Vicissitudes democráticas

Não percebo muito de política, nem de história, mas sei que amanhã estas duas variáveis irão coexistir na celebração de mais um 25 de abril. O 51º, para ser mais exato.

Mais que um feriado nacional, a celebração do Dia da Liberdade leva-nos a refletir sobre o estado da nação, das nossas liberdades (direitos e deveres) e das nossas garantias como cidadãos. Na verdade, não sei se será mesmo assim, ou se para uma maioria da população não estaremos apenas perante mais uma simpática efeméride que se traduz num dia extra de descanso! Sobre as virtudes da data, empurra-se para os políticos a responsabilidade de uma reflexão mais minuciosa que, previsivelmente, acabará por se traduzir na produção de discursos mais ou menos inspirados, provavelmente com umas farpas à mistura, atendendo ao calendário eleitoral em curso. Em suma, um dia como tantos outros, salvo (ou não) pela originalidade do Chatgpt que servirá certamente de inspiração para aqueles cuja oratória não dispensa o recurso às cábulas (digitais).

Mas de democracia também percebo relativamente pouco. Já era nascido no ano da Revolução dos Cravos, mas não vivi a ditadura propriamente dita. Sei apenas o que ouvi, vi ou li sobre aqueles tempos cinzentos, em que a liberdade de expressão era algo com que se sonhava, pois a censura estava omnipresente na vida dos portugueses. As práticas sociais profundamente condicionadas e as restrições aos comportamentos em público eram imensas. Em “apenas” meio século, tudo se modificou!
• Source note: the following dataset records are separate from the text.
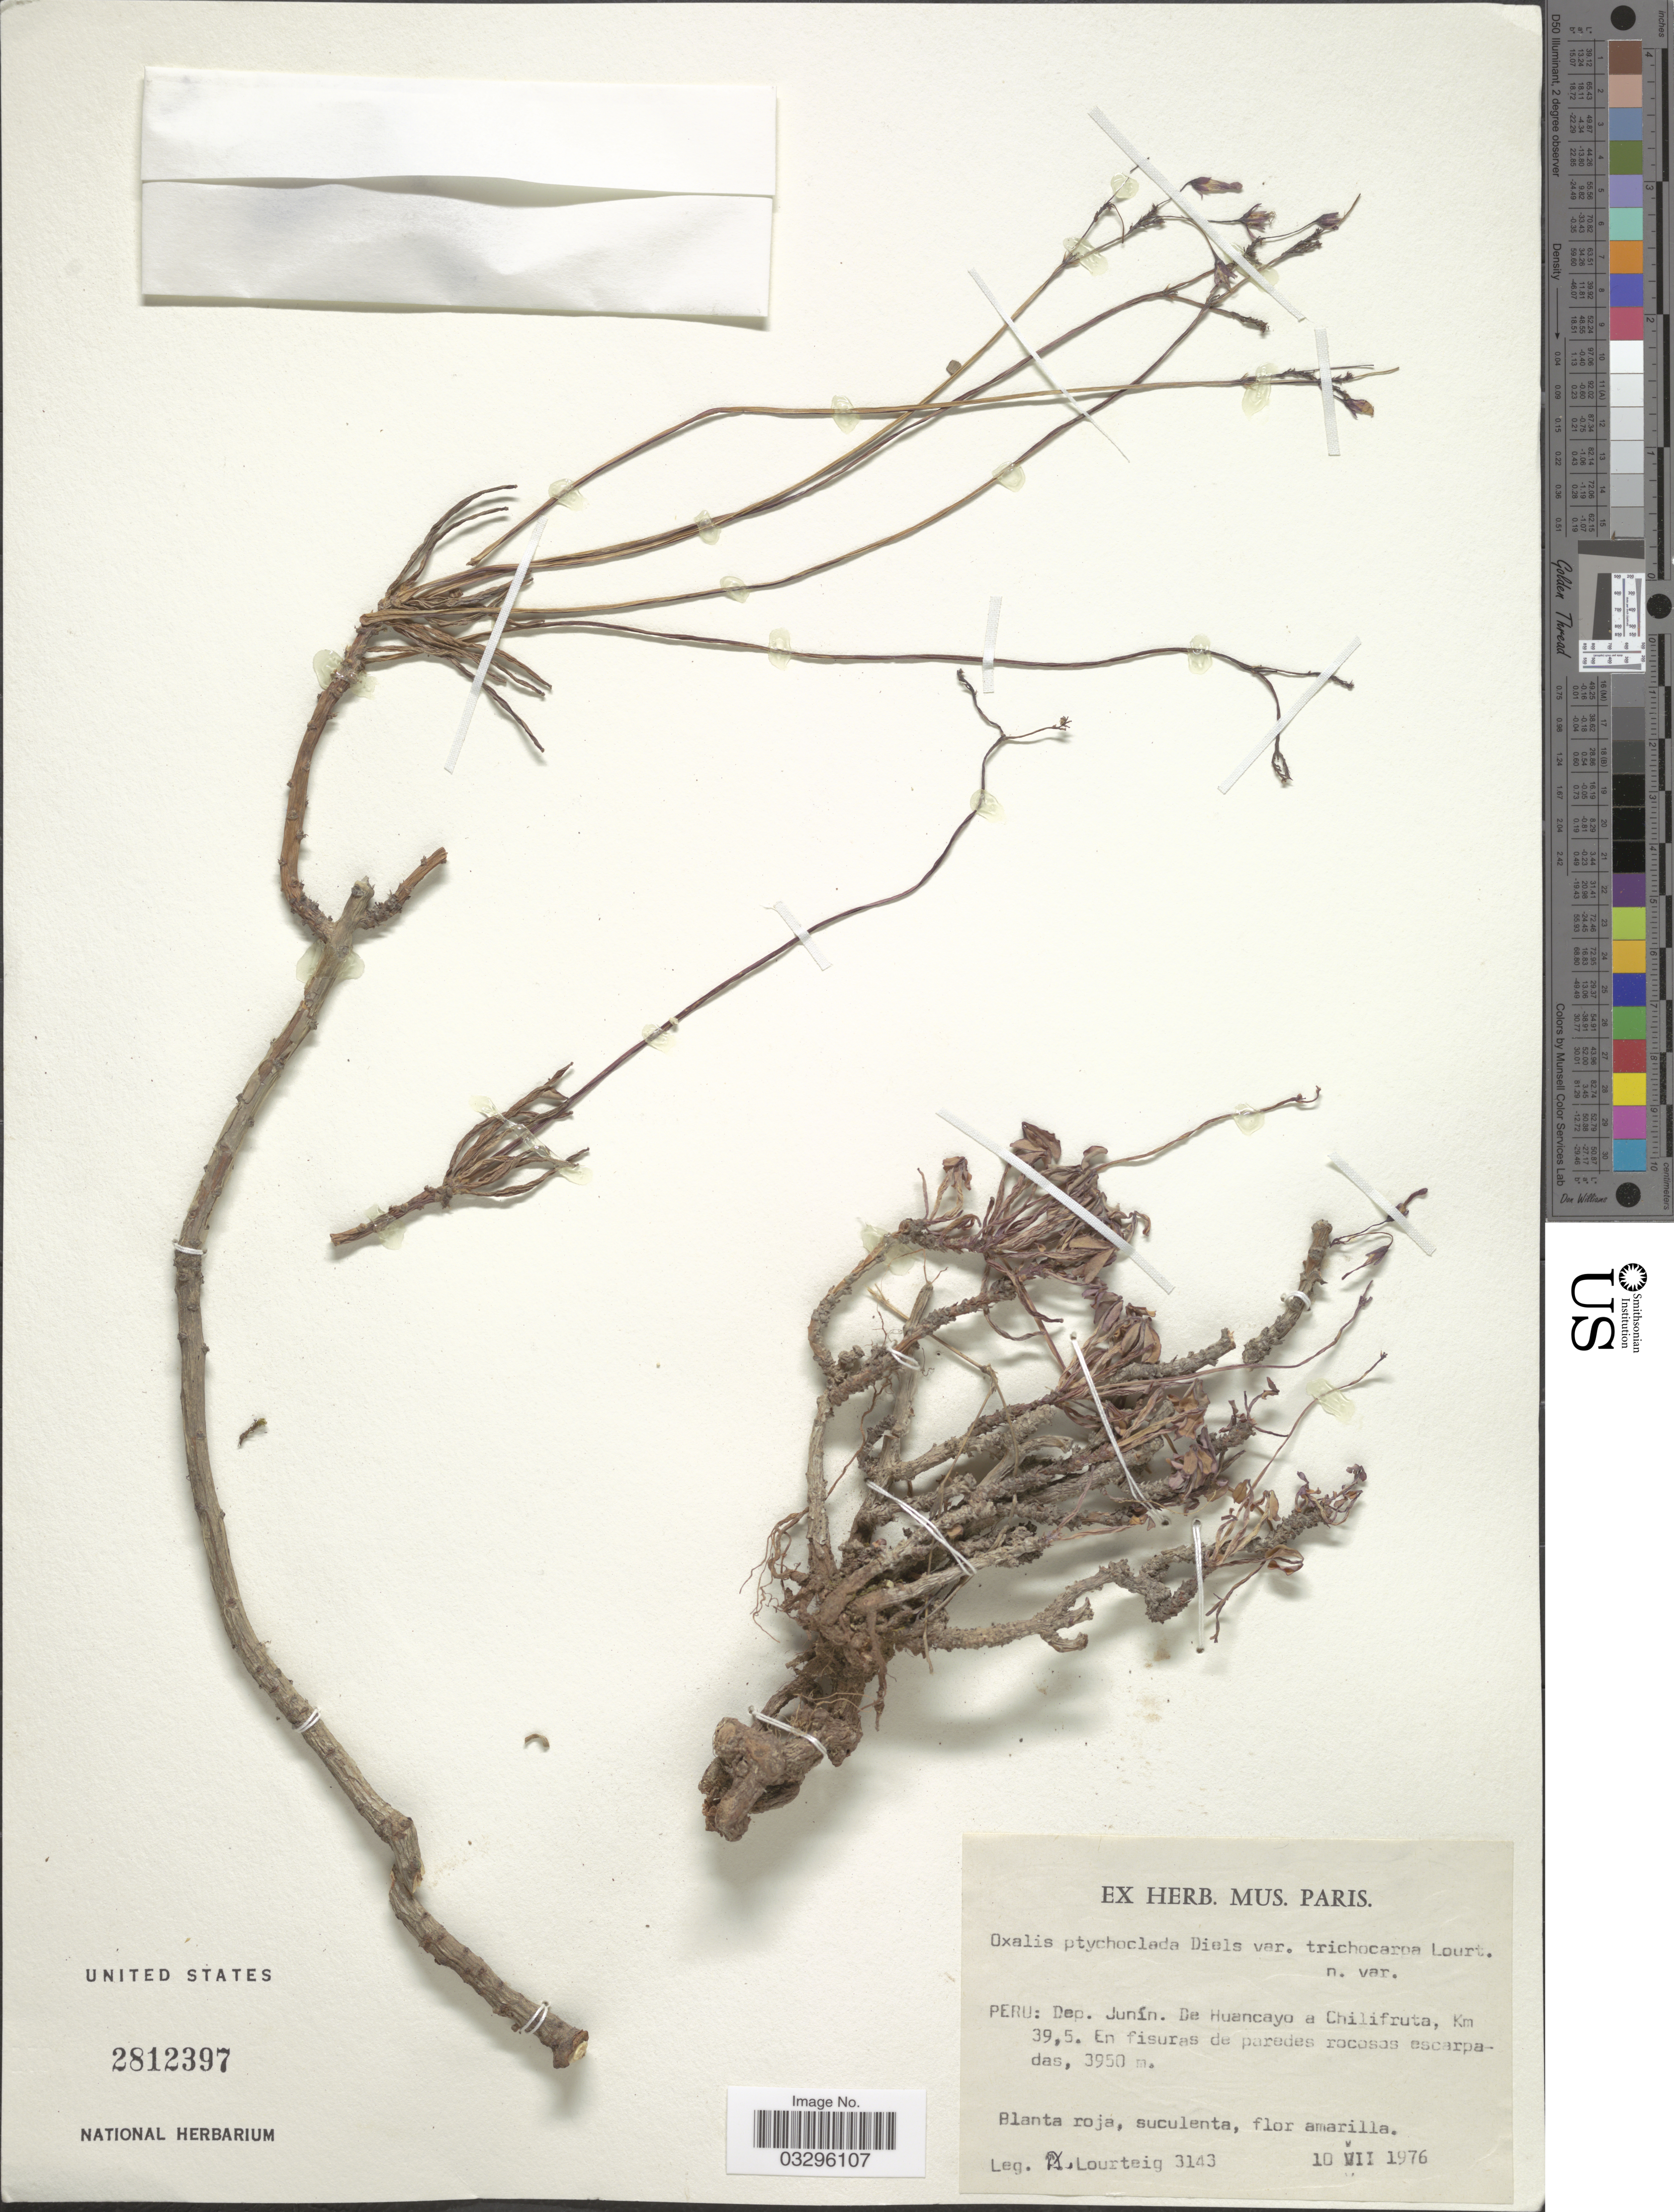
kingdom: Plantae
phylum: Tracheophyta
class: Magnoliopsida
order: Oxalidales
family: Oxalidaceae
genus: Oxalis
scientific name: Oxalis ptychoclada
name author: Diels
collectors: A. Lourteig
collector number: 3143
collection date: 1976-07-10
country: Peru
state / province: Junín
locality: Dep. Junín. De Huancayo a Chilifruta, Km 39.5.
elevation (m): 3950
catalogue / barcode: US 2812397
A liberdade de pensamento e de expressão parecem agora não ter limites. E os direitos são, felizmente, mais que muitos (alguns até dirão, em demasia!).

Agora, já todos(as) podemos votar em liberdade, mas uma enorme parcela da população rejeita essa oportunidade. Podemos até opinar e debater construtivamente o nosso futuro comum, mas preferimos mergulhar no mundo pouco virtuoso das redes sociais, alimentando intrigas e insultando o próximo com leviandade. Podemos pensar livremente, dando largas à nossa imaginação, mas optamos por nos deslumbrar pelos encantos da IA, abrindo mão das nossas capacidades criativas que definham lentamente perante gigantes tecnológicos com poderes mais que suficientes para ameaçar a democracia que tanto almejamos. Podemos até expressar a nossa profunda indignação perante as injustiças deste mundo (e contam-se tantas, infelizmente), dando voz aos que não têm, mas rapidamente nos acomodamos ao conforto das nossas vidas imperfeitas, mas ainda assim, muitas vezes melhores que aquelas que acompanhamos nos noticiários internacionais.

Recentemente, o Parlamento Europeu (PE) adotou o relatório anual de 2024 sobre a democracia no mundo e os direitos humanos, alertando para a crescente degradação dos mesmos à escala mundial, face ao aumento do autoritarismo, do totalitarismo, sem esquecer claro, o populismo, tão em moda nos dias que correm.

Neste relatório, constata-se igualmente a condenação do enfraquecimento da proteção das instituições e dos procedimentos democráticos, assim como “os ataques políticos às instituições internacionais, a censura, as ameaças aos meios de comunicação social independentes e a redução do espaço da sociedade civil em todo o mundo”. E nem a IA escapa, com o PE a não esconder a sua preocupação com a ameaça (real) que esta poderá representar para a democracia e os direitos humanos, se ignorarmos a regulamentação mais assertiva desta tecnologia.

Franciscus (assim será justamente imortalizado, segundo a sua vontade expressa), referindo-se à democracia, dizia que esta parecia estar sofrendo das consequências de uma doença perigosa, o “ceticismo democrático”. Poderá não ser o remédio milagroso, mas não deixará de ser uma dica papal não negligenciável: “a participação é o bálsamo para as feridas da democracia”. Dito isto, participemos todos, todos, todos na construção deste pequeno grande país que poderia e deveria ser muito mais do que aquilo que hoje é.